In a perfect world, software can be created or purchased that meets all of your requirements. In the world I live in, this is frequently not the case. Often we do not have sufficient time or money to build out against all of the requirements. Likewise, we usually cannot find a software package that meets all of our requirements.
In these cases, we need to decide which requirements are the most important, and which we are willing to do without. Having a formal process for prioritization of requirements can reduce the drama of decision making after it is determined that all requirements cannot be met. Prioritizing requirements is easier when you aren’t already in the position of knowing that you have to compromise. Having a formal process and prioritizing requirements before you know whether they will be able to be satisfied is easier, because it allows the exercise to be “hypothetical”, and therefore objective. It can take some of the “politics” and turf battles out of the decision making domain, because there is less personally at stake in the hypothetical.
So if we agree that we need to prioritize our requirements, and we want to do this before we have a shortfall, how would we do it?

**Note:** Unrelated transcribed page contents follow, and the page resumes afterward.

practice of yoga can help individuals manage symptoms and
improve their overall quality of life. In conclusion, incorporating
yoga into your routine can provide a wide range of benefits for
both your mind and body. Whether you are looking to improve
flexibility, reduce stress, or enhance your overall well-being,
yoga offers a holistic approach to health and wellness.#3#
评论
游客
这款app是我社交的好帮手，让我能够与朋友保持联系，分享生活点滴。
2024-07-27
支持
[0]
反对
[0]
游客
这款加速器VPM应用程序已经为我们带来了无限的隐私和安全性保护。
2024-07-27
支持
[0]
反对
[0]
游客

There are any number of possible ways but in reality, it comes down to value. How much, what kind, and who gets it. So let’s talk about a valuation process. Requirements are there because they add some kind of business value. You can’t know how much value until you know how that value is realized, or what kind of value it is.
So lets define the kinds of value you have:
1) Continuation ( I need this to stay in business, to “keep the lights on”, to survive.) These requirements are essential, but they do not have positive value, that is realized when the project is complete. They are liabilities, because not meeting them is a negative result of the project. They can be represented by a portion of the business that is lost because the requirement is not met.
2) Growth – (I need this to grow my business) These requirements are represented by the present value of future growth. While i can’t predict how much I will grow, I can project this, and I can reflect the value of the requirement as a limit on this growth – without satisfying this requirement, I can only acheive 20% of this growth (so the requirement is valued at 80% of the projected growth). Recognize that this can’t really work, because I can have 5 requirements with the same value adding up to 400% of the value of the growth, so you can normalize to the total value of the growth.
3) Cost Savings – (I need this to reduce my operational cost) These requirements are represented by the present value of future cost savings. Each requirements is tied to a valued bucket of savings, and is valued as a fraction of that savings. Without satisfying this requirements I can only save X, Normalize the same as growth requirements.
4) Risk Reduction – risk reduction requirements are realized when you don’t spend or lose money because of some problem that happened. Valuing these is difficult, because they are like an insurance policy. How do you decide how much insurance you need? How do you decide how much you should pay to cover the potential loss? If my annual losses cost millions, this is easy to value, if your losses are small, but the potential is high from a single event, then the value is more difficult to predict. But in the end, they cannot be valued at more than the business is worth. Each requirement then can be valued as a portion of the total loss that you are insuring.
Now lets talk about how to represent this value in a score:
We have a number that is the score for each requirement, we have the value types, so at the minimum, we can total each type, and represent each requirement in proportion to its value type. We must prioritize the value types. How to do this is less scientific. We can look at the total value for each type, but that may not reflect the relative priority or management’s desire. So we can adjust these. Maybe for this project, growth is the top priority. Maybe cost savings. This really is a decision, the requirements and their valuations do not tell us the answer. Decide. You must arrive at a relative weight of these value types.